=== To do ===
Repeat the data exactly. Pictures are not part of the copy.

=== Page-level text extractions ===
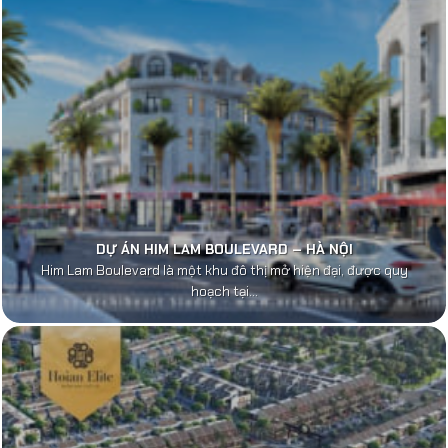
DỰ ÁN HIM LAM BOULEVARD – HÀ NỘI
Him Lam Boulevard là một khu đô thị mở hiện đại, được quy
hoạch tại...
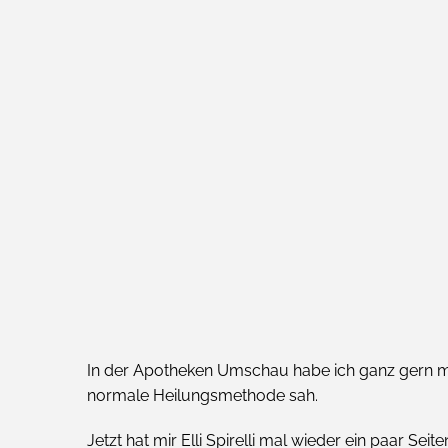
In der Apotheken Umschau habe ich ganz gern mal 
normale Heilungsmethode sah.
Jetzt hat mir Elli Spirelli mal wieder ein paar Se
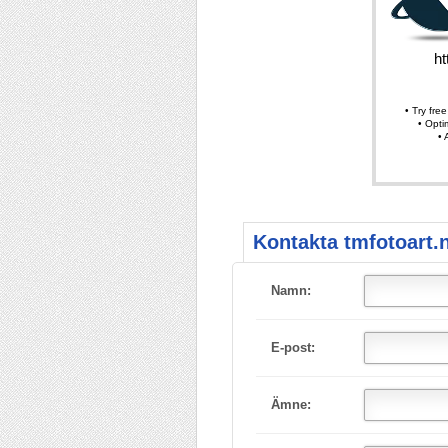
Kontakta tmfotoart.
Namn:
E-post:
Ämne:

=== Response area ===
DỰ ÁN HIM LAM BOULEVARD – HÀ NỘI
Him Lam Boulevard là một khu đô thị mở hiện đại, được quy
hoạch tại...
In der Apotheken Umschau habe ich ganz gern mal 
normale Heilungsmethode sah.
Jetzt hat mir Elli Spirelli mal wieder ein paar Se
Kontakta tmfotoart.
Namn:
E-post:
Ämne:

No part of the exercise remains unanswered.